=== TASK ITEM ===
Reproduce the text of every entry below word for word, leaving out the pictures.
※
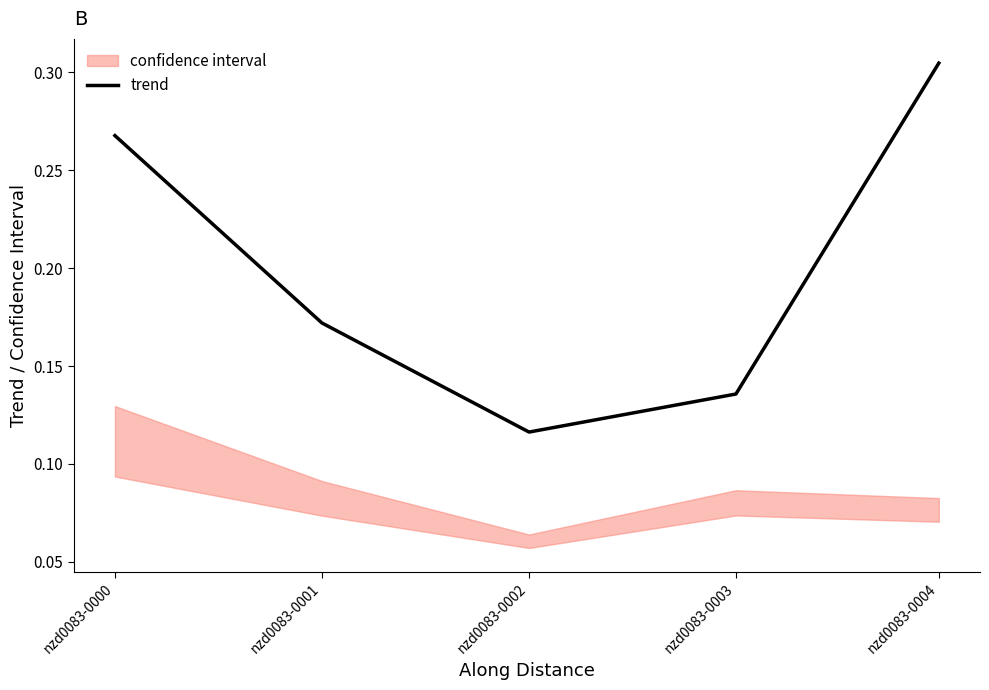

What is the difference between the maximum and minimum values?

0.2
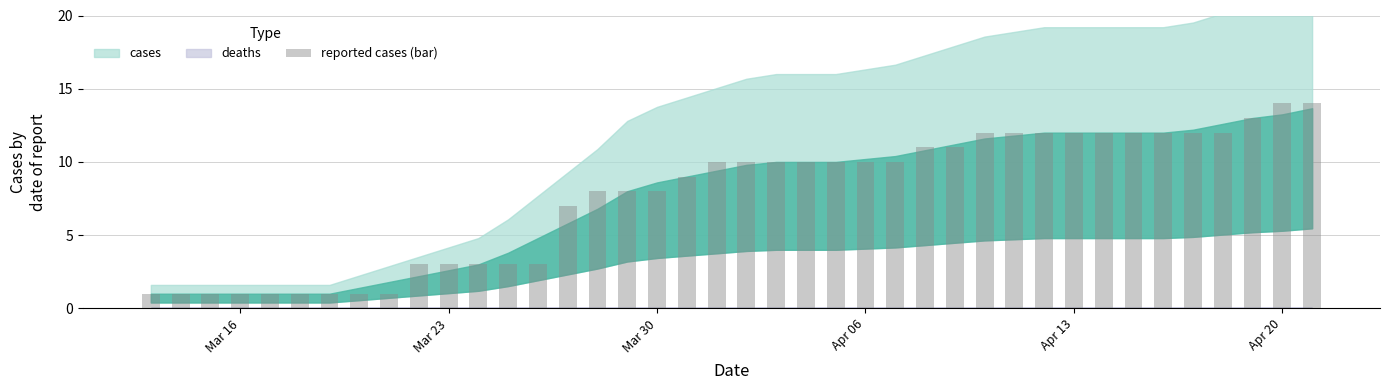

What is the difference between the second highest and minimum values?

13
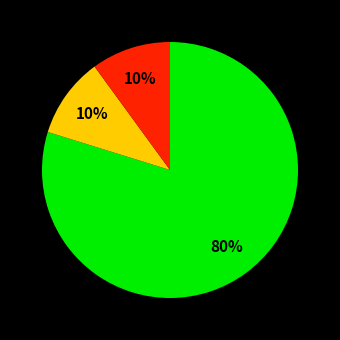

To the nearest percent, what is the difference between the largest and smallest slice percentages?

70%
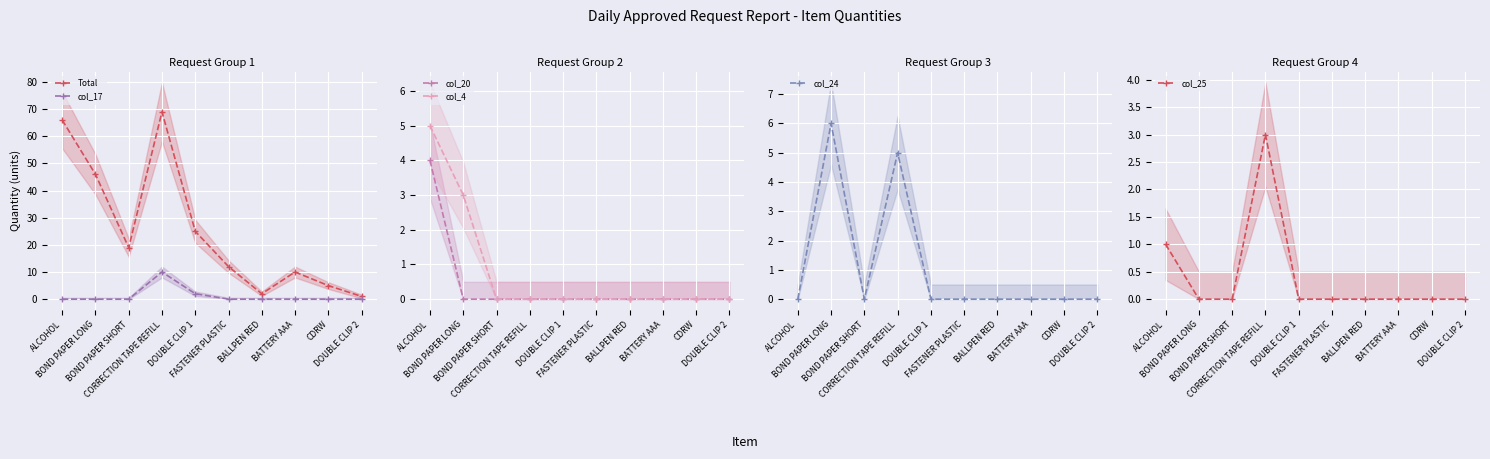

What are all the series names shown in the legend?

Total, col_17, col_20, col_4, col_24, col_25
※
=== REPLY TO THE TASK ===
What is the difference between the maximum and minimum values?

0.2

What is the difference between the second highest and minimum values?

13

To the nearest percent, what is the difference between the largest and smallest slice percentages?

70%

What are all the series names shown in the legend?

Total, col_17, col_20, col_4, col_24, col_25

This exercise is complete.